Far from being unfair, scaling exists to be fair: it stops your ATAR from depending on your subject choice. The suspicion usually comes from not understanding the mechanism, not from any hidden bias. See the full explainer.
The reality in one line
Here is the reality behind every scaling myth, in one line: scaling reflects each subject’s cohort strength, adjusts the whole subject accordingly, and never reorders students or acts school by school.
Hold onto that, and the myths fall away. Choose subjects you can excel in, rank as high as you can, and let scaling do its fair, published, statewide work.
Why these myths persist
Scaling myths persist because scaling is easy to misunderstand and its results can feel counter-intuitive. When a strong raw mark scales down, it is natural to suspect a penalty, even though the cause is simply a broad cohort.

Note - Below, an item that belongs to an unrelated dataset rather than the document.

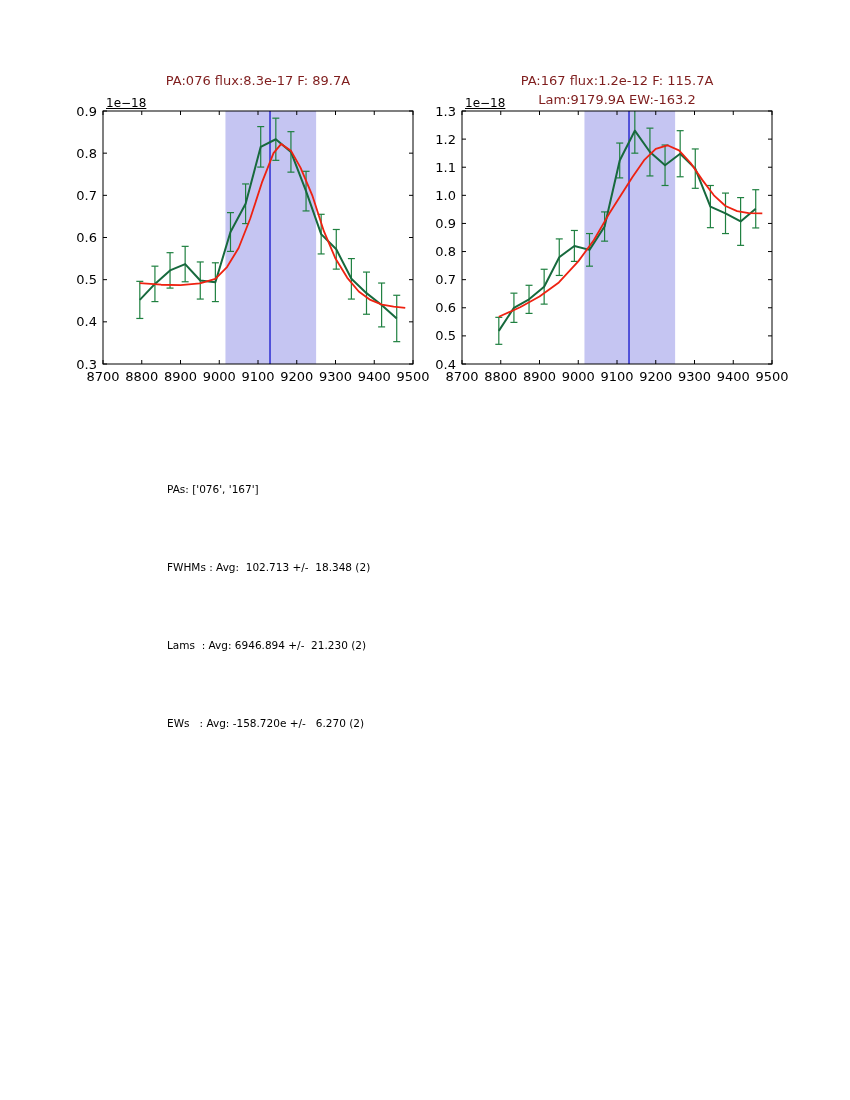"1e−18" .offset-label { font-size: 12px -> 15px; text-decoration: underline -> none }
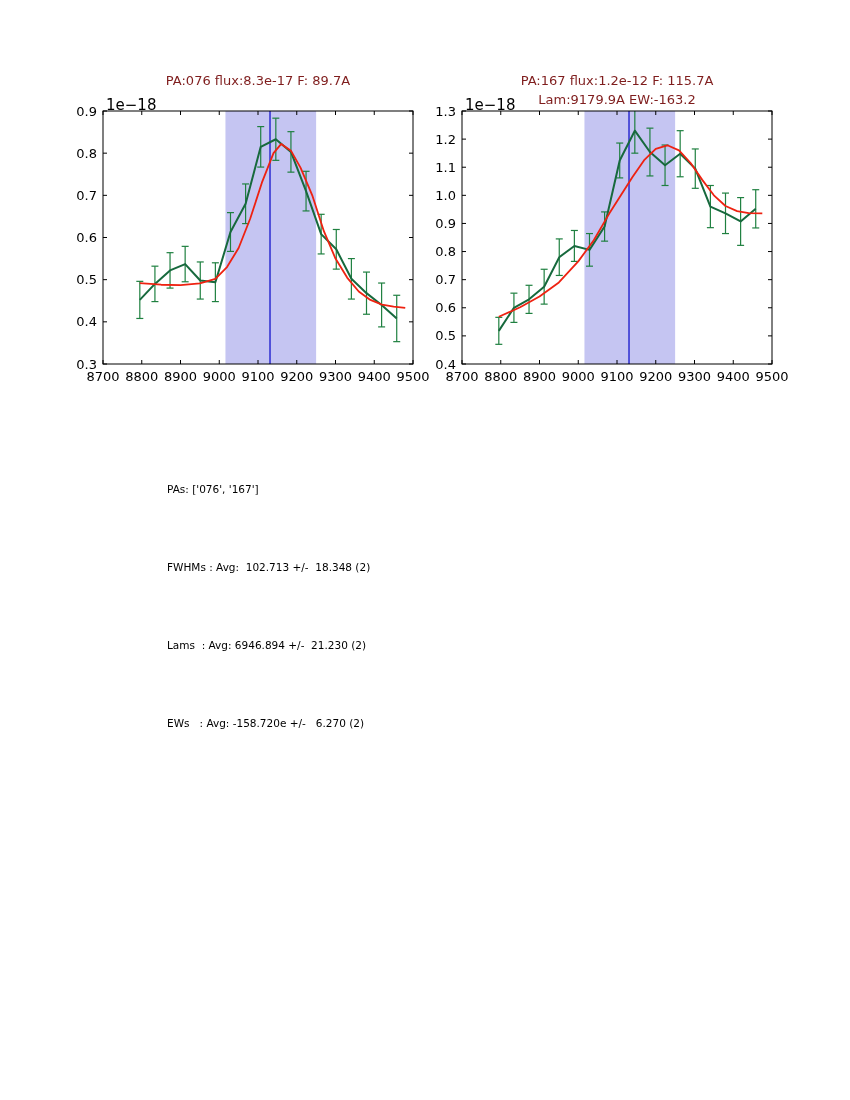"Lams : Avg: 6946.894 +/-" div.stats-line { text: 6946.894 +/-  21.230 -> 9164.900 +/-  39.918 }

Understanding the mechanism dissolves the mystery. Once you see scaling as a fair, published adjustment based on cohort strength, the myths lose their grip and you can plan calmly.
Common questions
Do easy subjects always scale down?
No. Scaling reflects how strong a subject’s cohort is, not how easy it feels. A so-called easy subject with a strong cohort can scale reasonably, and even a lower-scaling subject produces a strong scaled mark if you rank near the top.
Is 'hard subjects scale up' a myth?
Partly. Hard subjects often scale up, but because they attract strong students, not because of the difficulty itself. A hard subject with a mixed cohort can scale modestly, so difficulty alone does not lift scaling.
Can scaling rescue a poor mark?
No. Scaling shifts the whole subject up or down; it does not lift a low rank to a high one. If you rank near the bottom of a high-scaling subject, you still get a low scaled mark.
Does your school affect scaling?
No. Scaling is applied to each subject across the whole state, not school by school. Your school does not change how a subject scales or what your scaled mark is.